→ SOURCE TEXT:
[Start of Attachment]

Women in tech should be having a moment. After all, a 2020 McKinsey study showed that companies that prioritise gender diversity and ethnic diversity financially outperform those that don’t by a notable margin.
But despite the financial and cultural benefits of diversity, the tech industry is still dominated by men. Daphne De Backer, Senior Manager Solution Engineering at Salesforce, finds this gender gap worrying.
“It’s essential that it’s not just men who are shaping our future,” Daphne says. “Technology today drives innovation extremely fast. It’s not only desirable but essential, that these innovations are not just driven by men.”
“Women should be at the forefront when it comes to deciding which areas of research to expand and how technology is to be used.”
The future may be about tech, but it’s also about health, education, and family. It’s concerning, then, that only 19% of tech workers are women. In fact, Milan-based Daphne is the only female Solution Engineer in Southern Europe.
It’s clear that we need more women in tech. But can women without a traditional tech background find a place in a world that’s seen as male-dominated?
The term ‘Solution Engineer’ may sound complex, but it’s not as scary as you might think. As Daphne puts it, solution engineers “work alongside Account Executives to discover customers’ business challenges. They create unique, rich solution prototypes to present back to their decision makers, illustrating value and benefits via an engaging story.”
Solution Engineer is a role that depends as much on creativity and problem-solving as on tech skills. When hiring SEs, Salesforce looks for a balance of perspectives and skill sets, not just technical expertise.
“There is often a misunderstanding that technical ability is essential. It’s valuable. But strong business acumen, creativity, storytelling, and listening skills are just as important.”
Salesforce’s commitment to look beyond tech backgrounds allows it to focus on underlying ‘soft’ skills. It also trains suitable candidates where needed. This is becoming the norm, as companies realise the value of non-traditional skills in tech-focused roles.

[End of Attachment]

(Bounding boxes with keypoints)
[Start of Attachment]

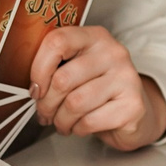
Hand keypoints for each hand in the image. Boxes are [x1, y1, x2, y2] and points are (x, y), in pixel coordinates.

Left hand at [29, 26, 165, 148]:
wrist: (133, 113)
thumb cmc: (97, 90)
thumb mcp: (77, 69)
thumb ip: (55, 67)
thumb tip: (31, 87)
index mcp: (95, 37)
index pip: (57, 41)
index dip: (39, 69)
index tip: (36, 89)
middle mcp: (113, 53)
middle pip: (62, 79)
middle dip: (47, 104)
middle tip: (45, 113)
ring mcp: (126, 78)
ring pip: (74, 104)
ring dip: (61, 120)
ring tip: (63, 123)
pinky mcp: (133, 105)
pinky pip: (90, 121)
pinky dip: (78, 129)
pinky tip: (80, 127)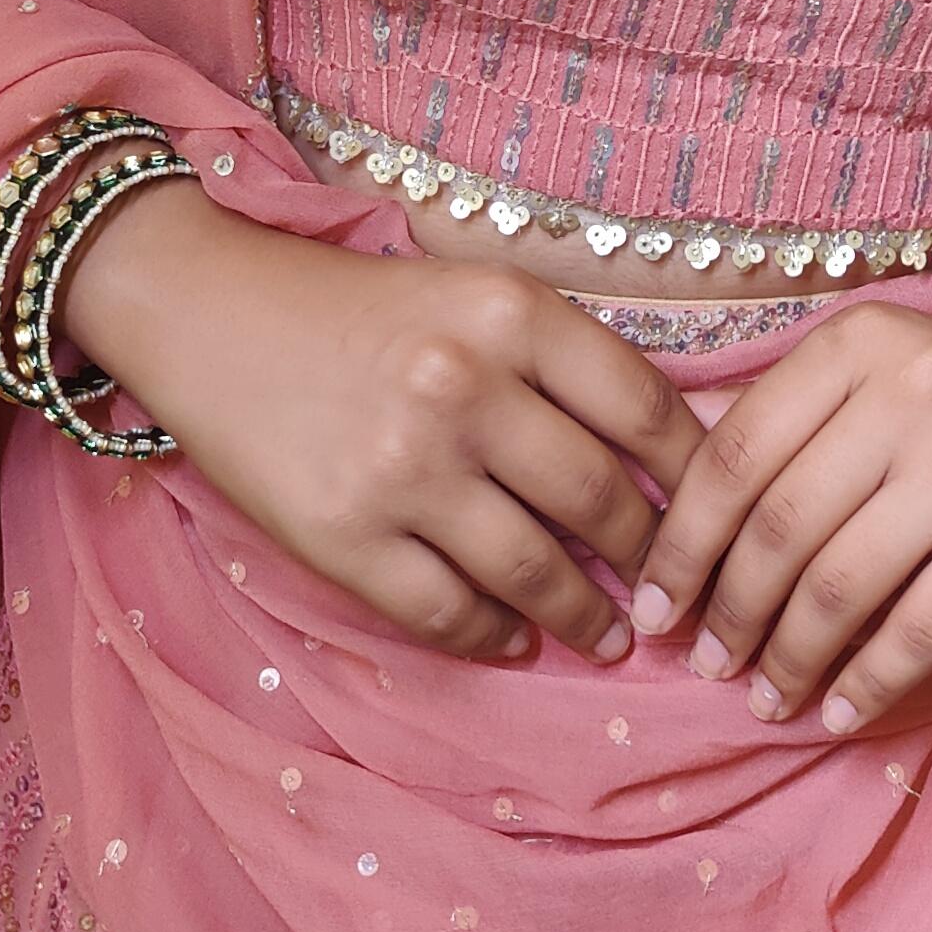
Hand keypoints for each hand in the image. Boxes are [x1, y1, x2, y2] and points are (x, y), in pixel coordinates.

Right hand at [61, 185, 707, 668]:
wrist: (210, 314)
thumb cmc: (358, 306)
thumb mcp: (473, 292)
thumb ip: (560, 357)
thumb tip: (668, 449)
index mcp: (510, 313)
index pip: (644, 407)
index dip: (698, 475)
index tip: (721, 514)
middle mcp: (464, 387)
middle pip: (599, 498)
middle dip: (652, 558)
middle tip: (677, 593)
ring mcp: (403, 469)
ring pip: (534, 571)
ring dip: (588, 616)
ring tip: (613, 635)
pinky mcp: (344, 537)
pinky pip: (446, 612)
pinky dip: (494, 637)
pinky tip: (516, 639)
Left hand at [624, 300, 931, 738]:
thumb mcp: (880, 365)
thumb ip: (788, 414)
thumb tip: (670, 494)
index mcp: (857, 342)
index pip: (736, 452)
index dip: (682, 539)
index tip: (654, 600)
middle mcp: (908, 392)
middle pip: (780, 527)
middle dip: (729, 610)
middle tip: (705, 661)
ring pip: (840, 587)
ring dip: (788, 658)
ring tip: (764, 697)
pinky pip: (918, 631)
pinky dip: (866, 685)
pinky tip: (837, 712)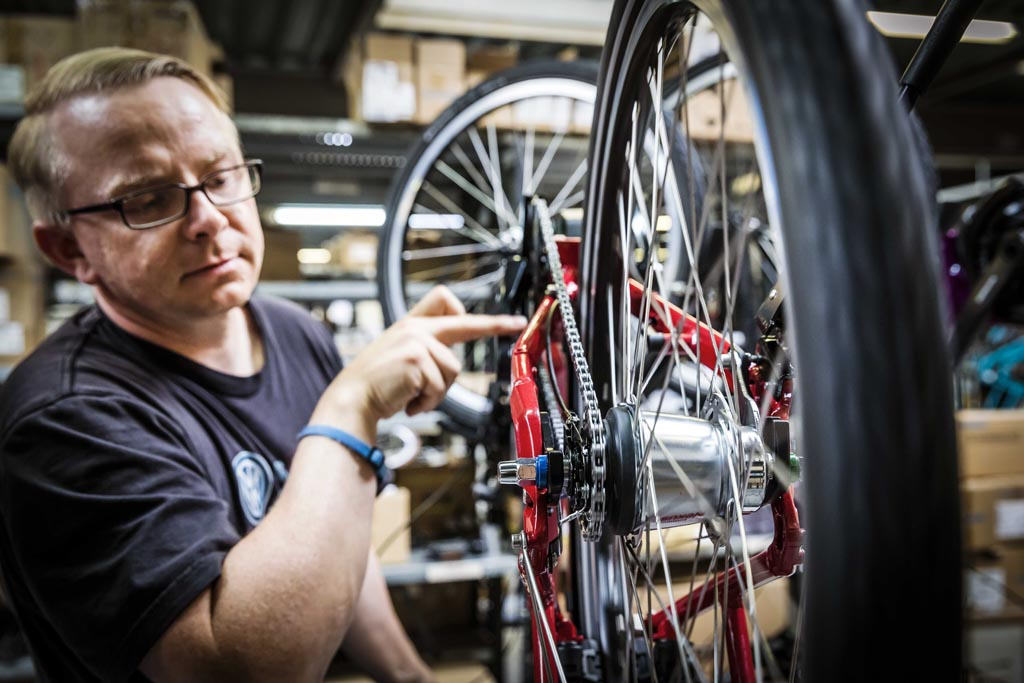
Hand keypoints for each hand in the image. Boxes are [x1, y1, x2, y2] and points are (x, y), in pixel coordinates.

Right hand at [318, 286, 526, 427]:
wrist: (353, 399)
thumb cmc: (376, 385)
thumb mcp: (400, 356)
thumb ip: (424, 349)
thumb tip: (452, 359)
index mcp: (411, 325)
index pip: (444, 301)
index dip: (468, 311)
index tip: (498, 318)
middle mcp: (415, 329)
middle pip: (464, 323)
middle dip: (495, 324)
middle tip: (517, 322)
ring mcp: (416, 342)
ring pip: (453, 370)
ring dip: (437, 391)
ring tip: (412, 395)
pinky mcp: (417, 359)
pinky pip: (440, 386)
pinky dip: (427, 401)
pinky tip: (407, 401)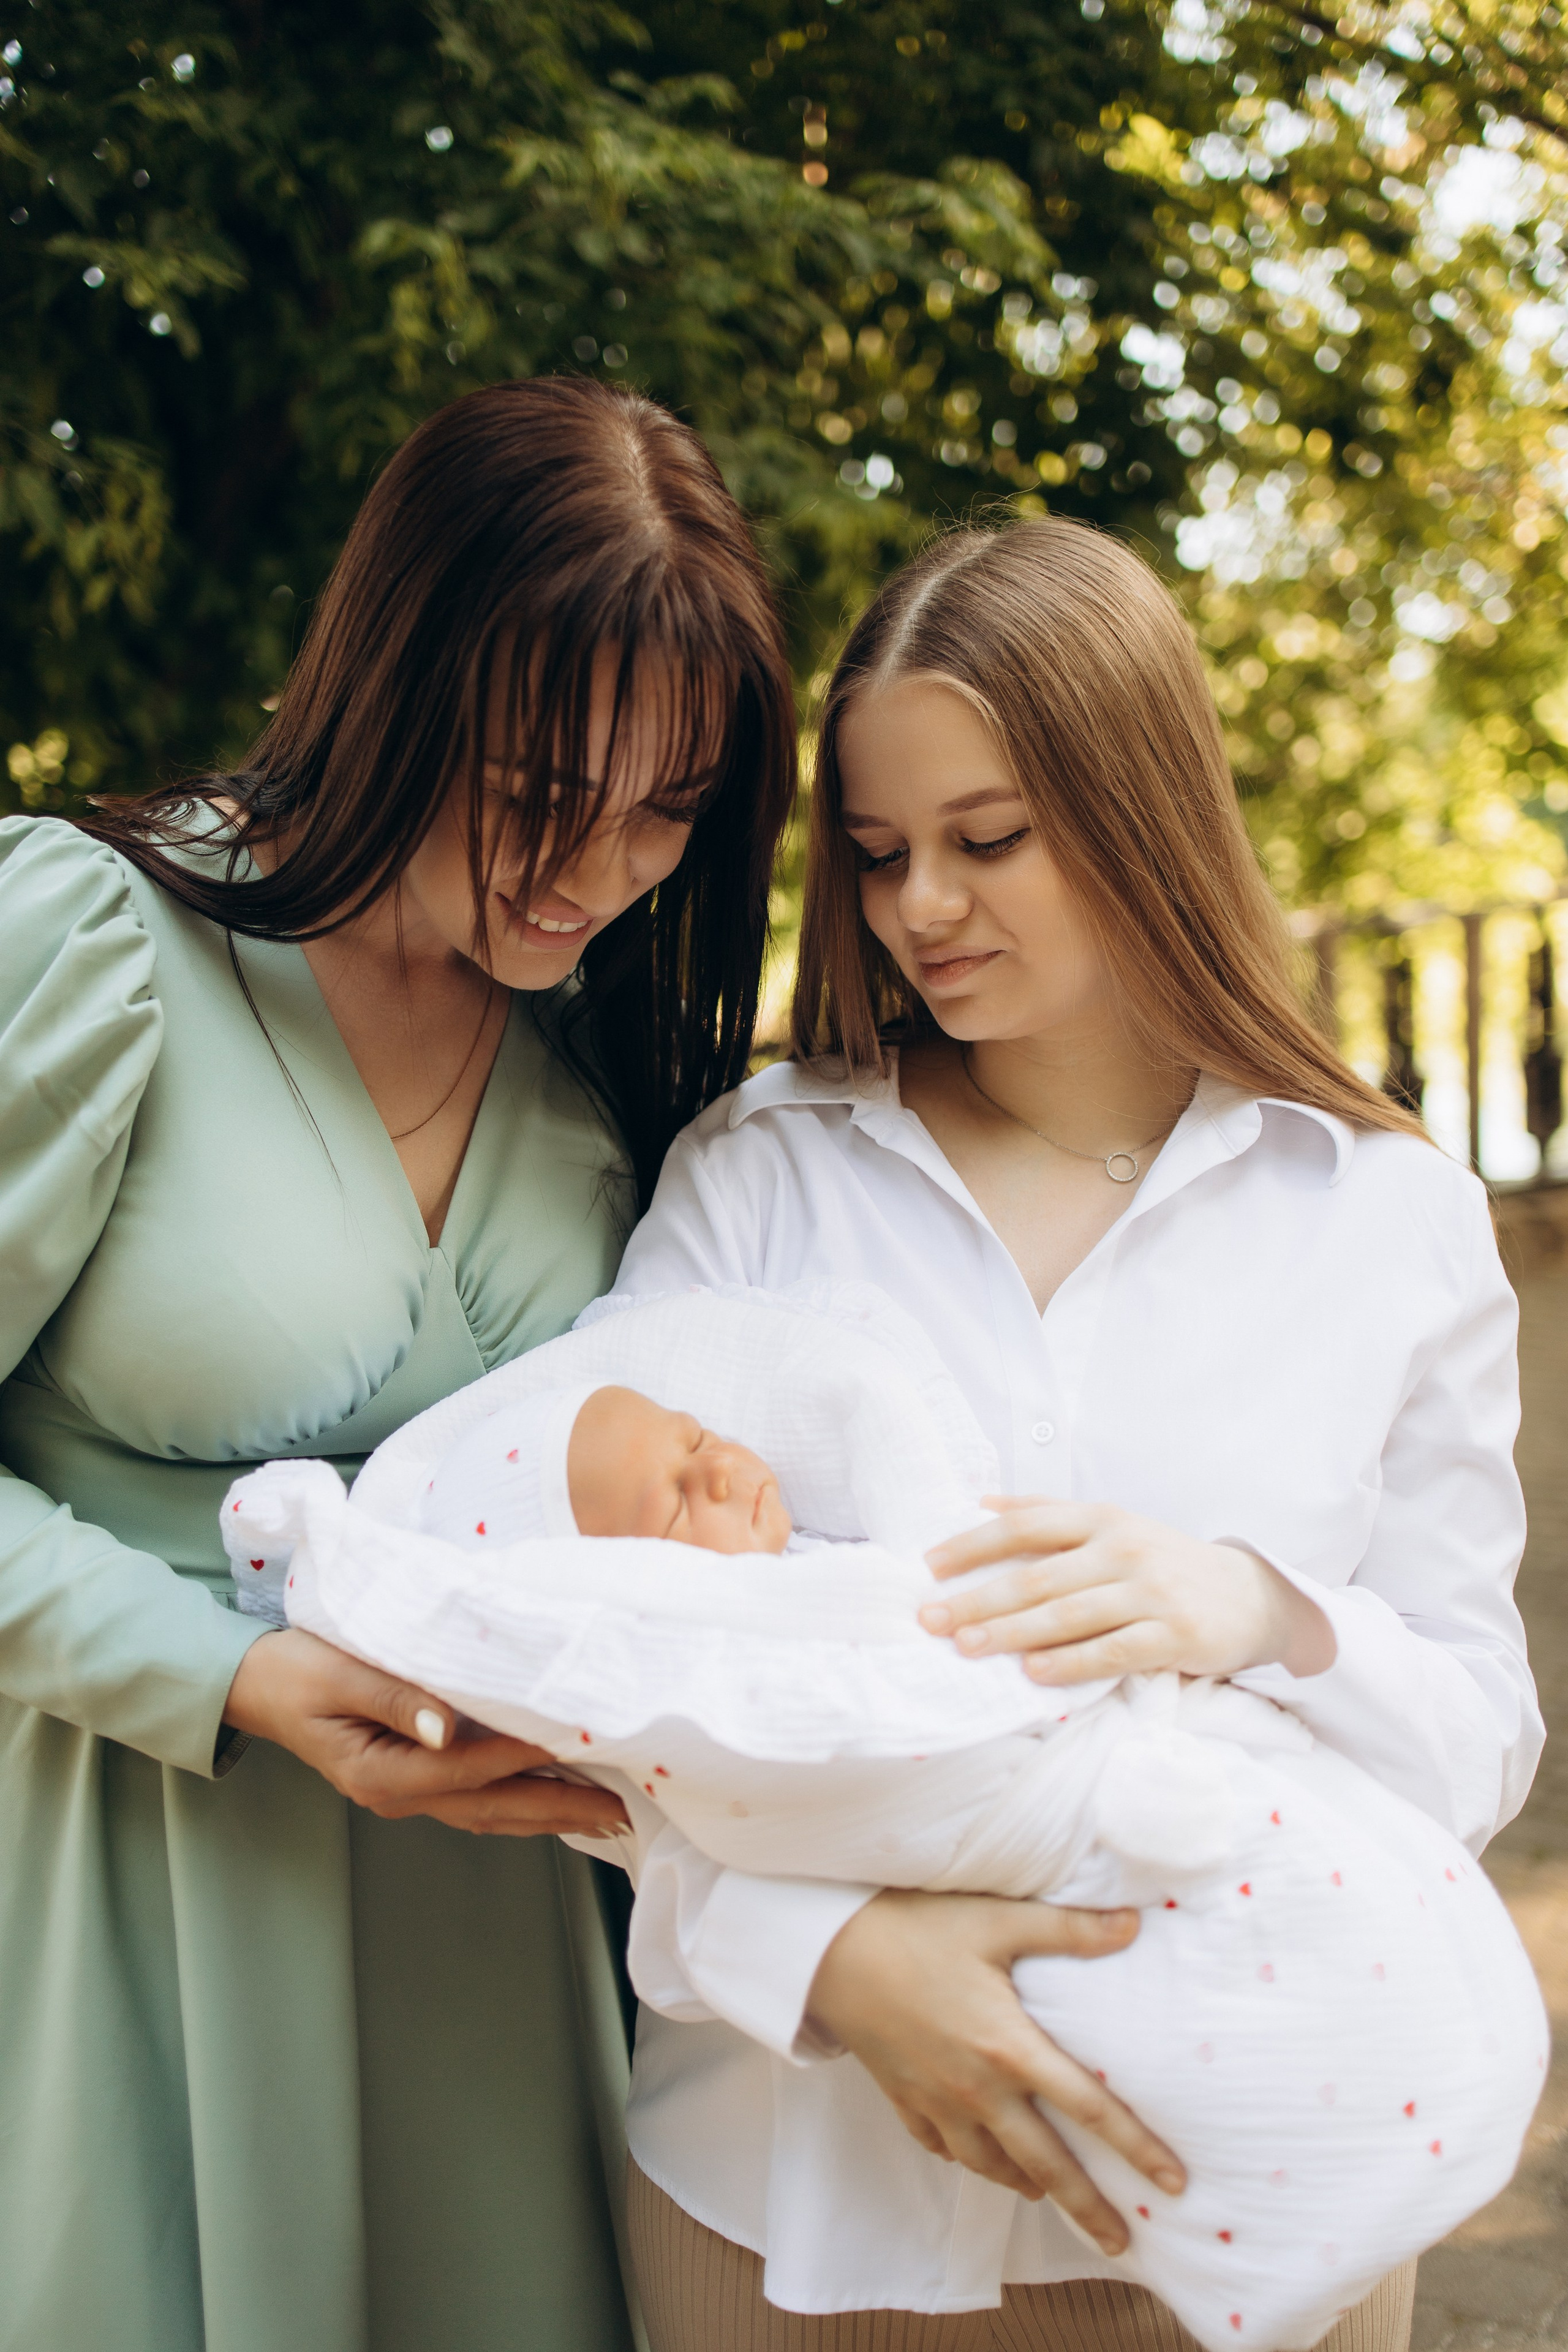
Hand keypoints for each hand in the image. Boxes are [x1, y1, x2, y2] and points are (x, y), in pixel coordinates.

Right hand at [223, 1627, 629, 1837]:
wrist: (254, 1684)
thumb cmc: (295, 1669)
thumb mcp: (338, 1673)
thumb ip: (394, 1696)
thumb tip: (448, 1726)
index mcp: (380, 1771)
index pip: (469, 1767)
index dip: (526, 1757)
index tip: (581, 1744)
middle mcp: (398, 1794)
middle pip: (493, 1807)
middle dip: (560, 1810)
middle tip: (623, 1810)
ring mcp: (406, 1794)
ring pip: (490, 1812)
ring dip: (549, 1813)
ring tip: (608, 1813)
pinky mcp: (412, 1780)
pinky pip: (477, 1800)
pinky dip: (521, 1801)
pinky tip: (555, 1797)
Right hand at [806, 1890, 1184, 2252]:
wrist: (828, 1950)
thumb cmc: (914, 1926)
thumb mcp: (996, 1918)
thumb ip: (1068, 1928)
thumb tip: (1135, 1924)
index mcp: (1009, 2047)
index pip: (1090, 2108)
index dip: (1136, 2147)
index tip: (1173, 2181)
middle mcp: (978, 2089)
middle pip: (1046, 2164)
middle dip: (1088, 2208)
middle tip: (1121, 2241)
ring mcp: (938, 2101)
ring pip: (992, 2165)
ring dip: (1028, 2185)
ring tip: (1050, 2196)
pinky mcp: (904, 2099)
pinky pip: (945, 2148)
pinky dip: (971, 2161)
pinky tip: (983, 2159)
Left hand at [922, 1499, 1334, 1683]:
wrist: (1250, 1596)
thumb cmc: (1164, 1562)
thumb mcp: (1112, 1525)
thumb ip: (1048, 1513)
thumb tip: (982, 1501)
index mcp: (1102, 1519)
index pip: (1026, 1526)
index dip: (975, 1544)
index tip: (930, 1566)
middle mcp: (1123, 1549)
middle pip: (1037, 1576)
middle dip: (978, 1598)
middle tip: (932, 1620)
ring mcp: (1150, 1593)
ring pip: (1067, 1614)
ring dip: (1012, 1633)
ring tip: (967, 1647)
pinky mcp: (1174, 1635)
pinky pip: (1111, 1651)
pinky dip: (1069, 1663)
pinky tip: (1033, 1673)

[End of Attachment]

→ TASK TO COMPLETE: Write the next part of the article on women in tech and the Solution Engineer role, picking up right after its last paragraph. These items were taken from a separate source.

→ RESULT FOR THIS TASK:
Women who can lead, communicate, and tell stories that resonate shouldn’t assume they don’t have the ‘right’ background for Solution Engineering roles. In fact, they should look at the chance to learn new tech skills as being another arrow in an ever-growing quiver.
As Daphne says: “Solution Engineers fall into two broad categories. There are the more technical SEs and the business SEs. Technical SEs are truly passionate about application development, security, encryption, APIs, integration, data strategies, and so on. They are problem-solvers and challengers, with an amazing capability to offer detailed explanations for strategic decisions. Business SEs, meanwhile, surprise and delight customers with creative, benefit-rich solution prototypes. We aim to build a well-balanced team, with different backgrounds and varied skills, so that we can offer the best experiences to our customers.”
This idea of building a cognitively diverse team points towards a new age of problem-solving. In this new world, the whole is stronger than its parts. And no obstacle is impossible to overcome.
A varied but tight-knit team is one of the things that makes working at Salesforce so enjoyable. “We run brainstorming sessions, workshops on any topic, plan team-building activities, online and offline gatherings — and much more,” Daphne says.
Daphne finds it particularly rewarding to collaborate with stakeholders to maximise their potential. “When I joined Salesforce as a Solution Engineer, I quickly learned that it’s about being able to truly connect with your customer. I provide a clear vision for their future, then move them towards the realisation of that vision.”
“Everybody can learn at Salesforce. There’s nothing holding anyone back.”
This empowering statement from Daphne is also a declaration of intent from Salesforce. The company strives to prioritise diversity and inclusivity while creating an environment rich with challenge and opportunity.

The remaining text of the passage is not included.